* **WORK ITEM**
Say how many lines in the material below include "cookies". The answer is the number alone.

* **INPUT DATA**
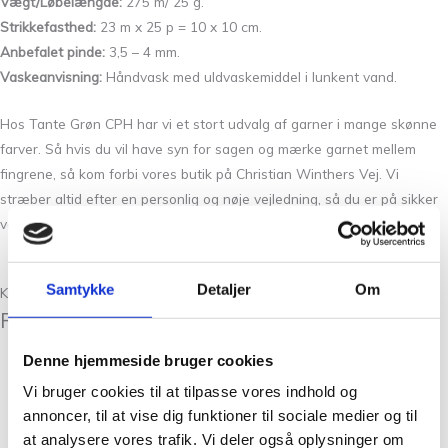
Vægt/Løbelængde:
275 m/ 25 g.
Strikkefasthed:
23 m x 25 p = 10 x 10 cm.
Anbefalet pinde:
3,5 – 4 mm.
Vaskeanvisning:
Håndvask med uldvaskemiddel i lunkent vand.
Hos Tante Grøn CPH har vi et stort udvalg af garner i mange skønne
farver. Så hvis du vil have syn for sagen og mærke garnet mellem
fingrene, så kom forbi vores butik på Christian Winthers Vej. Vi
stræber altid efter en personlig og nøje vejledning, så du er på sikker
vej med dine fremtidige strikkeeventyr.
Læs mere
Samtykke
Detaljer
Om
Kunder købte også
Relaterede varer
Denne hjemmeside bruger cookies
Garn
Vi bruger cookies til at tilpasse vores indhold og
Havblik Kanel 06
annoncer, til at vise dig funktioner til sociale medier og til
at analysere vores trafik. Vi deler også oplysninger om
kr.
75,00
Tilføj til kurv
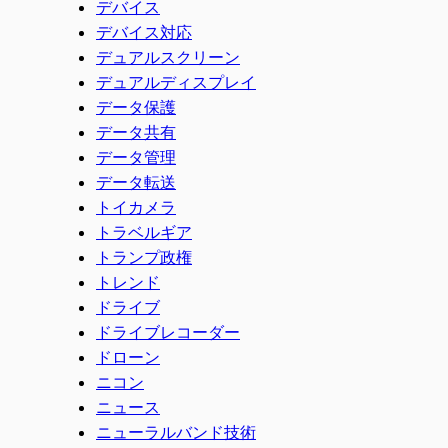
デバイス
デバイス対応
デュアルスクリーン
デュアルディスプレイ
データ保護
データ共有
データ管理
データ転送
トイカメラ
トラベルギア
トランプ政権
トレンド
ドライブ
ドライブレコーダー
ドローン
ニコン
ニュース
ニューラルバンド技術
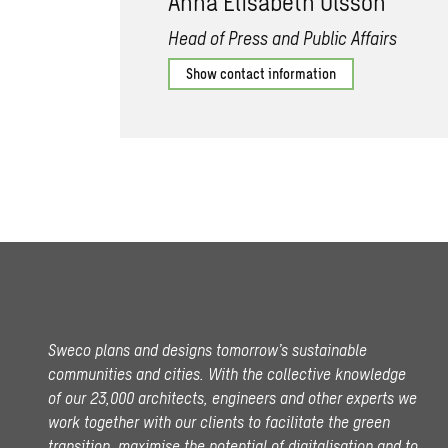
Anna Elisabeth Olsson
Head of Press and Public Affairs
Show contact information
Sweco plans and designs tomorrow’s sustainable
communities and cities. With the collective knowledge
of our 23,000 architects, engineers and other experts we
work together with our clients to facilitate the green
transition, maximise the potential of digitalisation and to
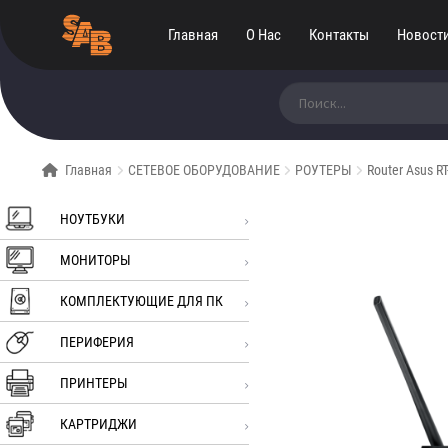
Главная
О Нас
Контакты
Новост
Искать:
Главная
СЕТЕВОЕ ОБОРУДОВАНИЕ
РОУТЕРЫ
Router Asus R
НОУТБУКИ
МОНИТОРЫ
КОМПЛЕКТУЮЩИЕ ДЛЯ ПК
ПЕРИФЕРИЯ
ПРИНТЕРЫ
КАРТРИДЖИ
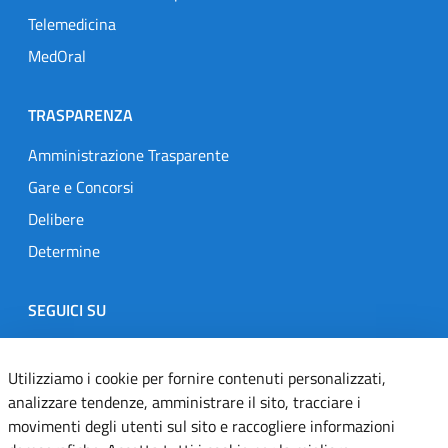
Telemedicina
MedOral
TRASPARENZA
Amministrazione Trasparente
Gare e Concorsi
Delibere
Determine
SEGUICI SU
Designers Italia
Twitter
Instagram
Youtube
Linkedin
Utilizziamo i cookie per fornire contenuti personalizzati,
analizzare tendenze, amministrare il sito, tracciare i
movimenti degli utenti sul sito e raccogliere informazioni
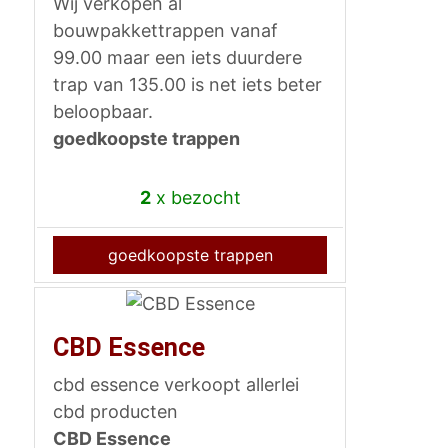
Wij verkopen al
bouwpakkettrappen vanaf
99.00 maar een iets duurdere
trap van 135.00 is net iets beter
beloopbaar.
goedkoopste trappen
2
x bezocht
goedkoopste trappen
CBD Essence
cbd essence verkoopt allerlei
cbd producten
CBD Essence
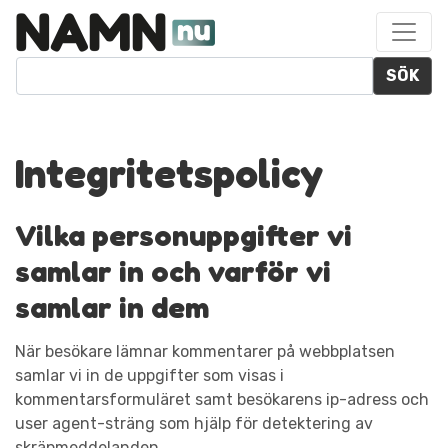
SÖK
Integritetspolicy
Vilka personuppgifter vi
samlar in och varför vi
samlar in dem
När besökare lämnar kommentarer på webbplatsen
samlar vi in de uppgifter som visas i
kommentarsformuläret samt besökarens ip-adress och
user agent-sträng som hjälp för detektering av
skräpmeddelanden.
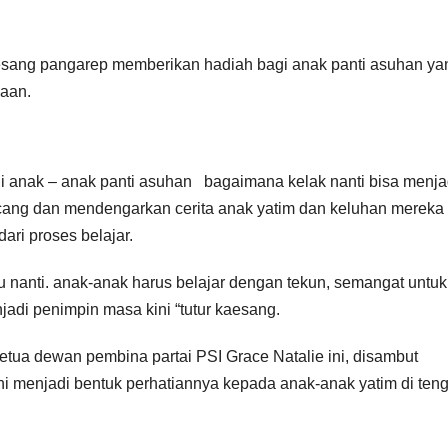
esang pangarep memberikan hadiah bagi anak panti asuhan ya
yaan.
 anak – anak panti asuhan bagaimana kelak nanti bisa menja
cang dan mendengarkan cerita anak yatim dan keluhan mereka 
ari proses belajar.
u nanti. anak-anak harus belajar dengan tekun, semangat untu
jadi penimpin masa kini “tutur kaesang.
etua dewan pembina partai PSI Grace Natalie ini, disambut
ni menjadi bentuk perhatiannya kepada anak-anak yatim di ten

* **ANSWER**
2